Bonding
BREAST FEEDING - New research shows that breast-feeding mothers are more likely than formula-feeding moms to bond with their infants. They also demonstrate stronger brain responses when they hear their baby cry. This same research suggests that women who don’t breastfeed are perhaps less empathic, less attentive, more likely to ignore, neglect and abuse their children.
Joseph Chilton Pearce has been ranting about industrialized birth practices for years. He believes hospital birthing practices are interfering with species survival by interfering with and often preventing natural bonding to take place.
James W. Prescott, PhD, and many others describe how pleasure hormones experienced during birth and breast feeding play a critical role in mother-infant bonding. See Pearce, Prescott, Mendizza.

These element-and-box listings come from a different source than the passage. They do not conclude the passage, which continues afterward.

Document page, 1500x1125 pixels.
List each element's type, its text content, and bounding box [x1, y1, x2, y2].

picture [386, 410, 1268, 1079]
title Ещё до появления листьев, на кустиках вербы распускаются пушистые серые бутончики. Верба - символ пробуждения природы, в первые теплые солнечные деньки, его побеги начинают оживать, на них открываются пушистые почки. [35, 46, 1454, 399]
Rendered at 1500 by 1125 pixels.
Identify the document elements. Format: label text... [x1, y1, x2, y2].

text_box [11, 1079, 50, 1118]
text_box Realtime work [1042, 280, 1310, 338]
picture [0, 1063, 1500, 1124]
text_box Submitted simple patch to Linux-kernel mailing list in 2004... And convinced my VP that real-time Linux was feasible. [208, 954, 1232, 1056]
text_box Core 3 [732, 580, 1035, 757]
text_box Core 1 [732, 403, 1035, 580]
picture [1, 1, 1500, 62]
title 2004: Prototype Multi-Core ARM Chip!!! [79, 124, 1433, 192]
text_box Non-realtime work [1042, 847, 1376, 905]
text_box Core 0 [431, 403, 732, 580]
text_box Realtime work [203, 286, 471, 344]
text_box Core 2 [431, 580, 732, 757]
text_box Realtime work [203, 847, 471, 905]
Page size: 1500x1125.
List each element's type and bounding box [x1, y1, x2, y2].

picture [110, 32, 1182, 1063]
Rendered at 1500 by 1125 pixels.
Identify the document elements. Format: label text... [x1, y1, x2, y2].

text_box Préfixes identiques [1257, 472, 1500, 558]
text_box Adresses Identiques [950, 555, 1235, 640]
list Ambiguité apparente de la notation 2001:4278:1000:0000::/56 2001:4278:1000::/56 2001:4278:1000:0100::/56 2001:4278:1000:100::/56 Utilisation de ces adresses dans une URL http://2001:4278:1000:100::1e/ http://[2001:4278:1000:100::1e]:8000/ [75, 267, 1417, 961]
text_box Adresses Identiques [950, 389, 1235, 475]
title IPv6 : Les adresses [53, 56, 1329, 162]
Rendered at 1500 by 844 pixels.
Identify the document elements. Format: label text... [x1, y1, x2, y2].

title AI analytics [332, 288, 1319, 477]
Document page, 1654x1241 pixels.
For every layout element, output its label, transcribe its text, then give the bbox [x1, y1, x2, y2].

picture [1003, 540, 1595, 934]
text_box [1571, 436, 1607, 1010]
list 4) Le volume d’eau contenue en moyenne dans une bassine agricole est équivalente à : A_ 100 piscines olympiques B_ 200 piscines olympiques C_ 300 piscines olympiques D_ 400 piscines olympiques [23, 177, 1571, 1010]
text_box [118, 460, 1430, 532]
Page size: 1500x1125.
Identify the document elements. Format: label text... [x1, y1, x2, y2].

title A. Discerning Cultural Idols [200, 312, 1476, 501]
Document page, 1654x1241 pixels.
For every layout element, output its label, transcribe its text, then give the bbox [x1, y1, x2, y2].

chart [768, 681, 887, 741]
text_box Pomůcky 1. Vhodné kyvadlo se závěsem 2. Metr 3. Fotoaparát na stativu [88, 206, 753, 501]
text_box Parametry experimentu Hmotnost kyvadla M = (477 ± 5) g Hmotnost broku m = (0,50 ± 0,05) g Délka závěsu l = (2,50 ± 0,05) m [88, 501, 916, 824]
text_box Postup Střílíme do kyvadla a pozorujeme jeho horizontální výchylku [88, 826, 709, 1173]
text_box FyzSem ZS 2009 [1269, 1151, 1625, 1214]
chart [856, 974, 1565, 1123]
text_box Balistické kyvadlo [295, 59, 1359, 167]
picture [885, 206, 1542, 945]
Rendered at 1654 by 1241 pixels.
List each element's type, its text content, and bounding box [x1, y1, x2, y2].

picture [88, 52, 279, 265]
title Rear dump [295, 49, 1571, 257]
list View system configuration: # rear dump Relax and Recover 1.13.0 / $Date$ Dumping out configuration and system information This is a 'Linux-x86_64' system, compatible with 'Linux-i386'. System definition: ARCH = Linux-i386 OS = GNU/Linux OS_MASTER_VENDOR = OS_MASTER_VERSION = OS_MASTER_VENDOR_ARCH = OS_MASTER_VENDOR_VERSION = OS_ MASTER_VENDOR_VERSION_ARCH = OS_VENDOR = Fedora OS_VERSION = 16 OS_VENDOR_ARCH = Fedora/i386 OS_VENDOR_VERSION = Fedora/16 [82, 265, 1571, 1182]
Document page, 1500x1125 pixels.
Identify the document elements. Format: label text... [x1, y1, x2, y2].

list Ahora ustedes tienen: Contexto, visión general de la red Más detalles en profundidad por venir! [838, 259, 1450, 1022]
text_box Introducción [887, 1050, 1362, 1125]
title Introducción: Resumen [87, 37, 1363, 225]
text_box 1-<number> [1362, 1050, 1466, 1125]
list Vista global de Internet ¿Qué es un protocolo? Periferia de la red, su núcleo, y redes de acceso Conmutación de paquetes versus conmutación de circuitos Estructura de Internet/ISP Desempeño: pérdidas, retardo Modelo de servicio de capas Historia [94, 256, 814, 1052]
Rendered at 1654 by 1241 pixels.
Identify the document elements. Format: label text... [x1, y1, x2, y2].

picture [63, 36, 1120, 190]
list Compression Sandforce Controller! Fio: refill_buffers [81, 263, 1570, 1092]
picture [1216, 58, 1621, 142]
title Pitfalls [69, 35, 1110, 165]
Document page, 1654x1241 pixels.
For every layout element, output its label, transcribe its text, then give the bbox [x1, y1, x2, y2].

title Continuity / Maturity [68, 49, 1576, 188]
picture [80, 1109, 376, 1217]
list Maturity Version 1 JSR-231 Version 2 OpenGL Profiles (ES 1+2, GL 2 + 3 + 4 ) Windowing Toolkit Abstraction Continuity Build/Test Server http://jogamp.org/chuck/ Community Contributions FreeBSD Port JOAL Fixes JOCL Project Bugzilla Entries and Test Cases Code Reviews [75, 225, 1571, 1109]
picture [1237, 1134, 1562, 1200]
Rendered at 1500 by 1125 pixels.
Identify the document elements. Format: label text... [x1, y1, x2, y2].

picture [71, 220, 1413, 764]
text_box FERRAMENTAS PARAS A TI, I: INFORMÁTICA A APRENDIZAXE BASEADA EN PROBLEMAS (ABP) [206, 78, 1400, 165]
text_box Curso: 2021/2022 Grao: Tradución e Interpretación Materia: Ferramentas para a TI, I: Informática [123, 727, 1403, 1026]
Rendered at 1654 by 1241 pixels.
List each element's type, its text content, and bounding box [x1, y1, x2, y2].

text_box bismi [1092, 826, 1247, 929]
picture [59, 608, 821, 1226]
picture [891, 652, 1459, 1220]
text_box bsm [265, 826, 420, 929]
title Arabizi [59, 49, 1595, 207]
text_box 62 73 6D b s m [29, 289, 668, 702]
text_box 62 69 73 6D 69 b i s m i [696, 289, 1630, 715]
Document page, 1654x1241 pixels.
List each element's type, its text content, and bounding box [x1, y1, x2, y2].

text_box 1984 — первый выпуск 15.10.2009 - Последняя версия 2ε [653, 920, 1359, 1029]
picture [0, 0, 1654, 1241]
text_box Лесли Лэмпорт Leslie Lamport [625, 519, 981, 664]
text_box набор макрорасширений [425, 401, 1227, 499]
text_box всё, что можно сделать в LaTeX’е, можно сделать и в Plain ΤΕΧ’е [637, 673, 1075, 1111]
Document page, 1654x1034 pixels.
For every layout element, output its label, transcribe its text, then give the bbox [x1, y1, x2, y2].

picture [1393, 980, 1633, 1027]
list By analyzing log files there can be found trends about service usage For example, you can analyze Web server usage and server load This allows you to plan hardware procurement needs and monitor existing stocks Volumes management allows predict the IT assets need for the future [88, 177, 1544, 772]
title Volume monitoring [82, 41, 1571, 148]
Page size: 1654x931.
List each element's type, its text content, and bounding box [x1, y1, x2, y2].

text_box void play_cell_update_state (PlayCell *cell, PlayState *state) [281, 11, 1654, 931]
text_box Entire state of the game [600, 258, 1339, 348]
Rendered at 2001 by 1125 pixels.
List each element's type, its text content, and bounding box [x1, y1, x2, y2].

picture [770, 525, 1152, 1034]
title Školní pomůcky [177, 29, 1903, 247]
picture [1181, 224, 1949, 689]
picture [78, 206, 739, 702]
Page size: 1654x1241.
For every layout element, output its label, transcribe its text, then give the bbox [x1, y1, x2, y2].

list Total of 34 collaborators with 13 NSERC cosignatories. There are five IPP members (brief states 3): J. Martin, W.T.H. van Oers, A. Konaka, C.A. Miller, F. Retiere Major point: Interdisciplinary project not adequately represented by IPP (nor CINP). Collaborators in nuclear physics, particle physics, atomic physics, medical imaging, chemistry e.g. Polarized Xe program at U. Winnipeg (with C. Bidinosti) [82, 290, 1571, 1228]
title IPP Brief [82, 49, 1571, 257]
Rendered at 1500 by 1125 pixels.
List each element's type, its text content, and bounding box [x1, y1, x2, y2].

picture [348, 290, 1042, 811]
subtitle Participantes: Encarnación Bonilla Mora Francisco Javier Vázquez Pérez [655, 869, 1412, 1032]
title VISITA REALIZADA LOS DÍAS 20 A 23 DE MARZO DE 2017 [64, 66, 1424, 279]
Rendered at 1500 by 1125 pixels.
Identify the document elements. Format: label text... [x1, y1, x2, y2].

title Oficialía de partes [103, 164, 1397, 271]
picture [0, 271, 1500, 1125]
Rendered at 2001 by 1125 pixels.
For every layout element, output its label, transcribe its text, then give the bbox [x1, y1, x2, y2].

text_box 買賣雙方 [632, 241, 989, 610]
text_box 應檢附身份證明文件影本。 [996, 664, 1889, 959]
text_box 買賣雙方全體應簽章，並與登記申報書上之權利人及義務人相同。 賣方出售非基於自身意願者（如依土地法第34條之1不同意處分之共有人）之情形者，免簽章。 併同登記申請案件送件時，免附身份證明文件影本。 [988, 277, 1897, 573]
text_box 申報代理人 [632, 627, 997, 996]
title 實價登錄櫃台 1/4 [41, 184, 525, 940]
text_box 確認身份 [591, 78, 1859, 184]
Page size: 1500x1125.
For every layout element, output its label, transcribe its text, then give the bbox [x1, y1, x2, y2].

The presence of these hormones for love and altruism reaches its peak moments after birth when the mother makes direct skin to skin and eye-to-eye contact with her baby. The ecstatic feelings produced by this flood of pleasure are shared by mother and baby as they connect out of the womb for the very first time. This euphoria establishes a strong and addictive biological bond which changes the brains of mother and baby. And this near orgasmic biological-hormonal bond is repeated and reinforced throughout the first years of life during breastfeeding, though at lower levels.
In an interview with Michel Odent, MD, renowned for his research in birth physiology, Odent observed that synthetic counterfeit of this ‘bonding hormone cocktail’ is used routinely during induced and ceasarean delivery. These synthetic counterfeits trigger some of the physical effects, such as stimulating strong contractions BUT block and prevent this critical and natural ecstatic bonding experience. It simply doesn’t happen and the new mother never knew what she was missing.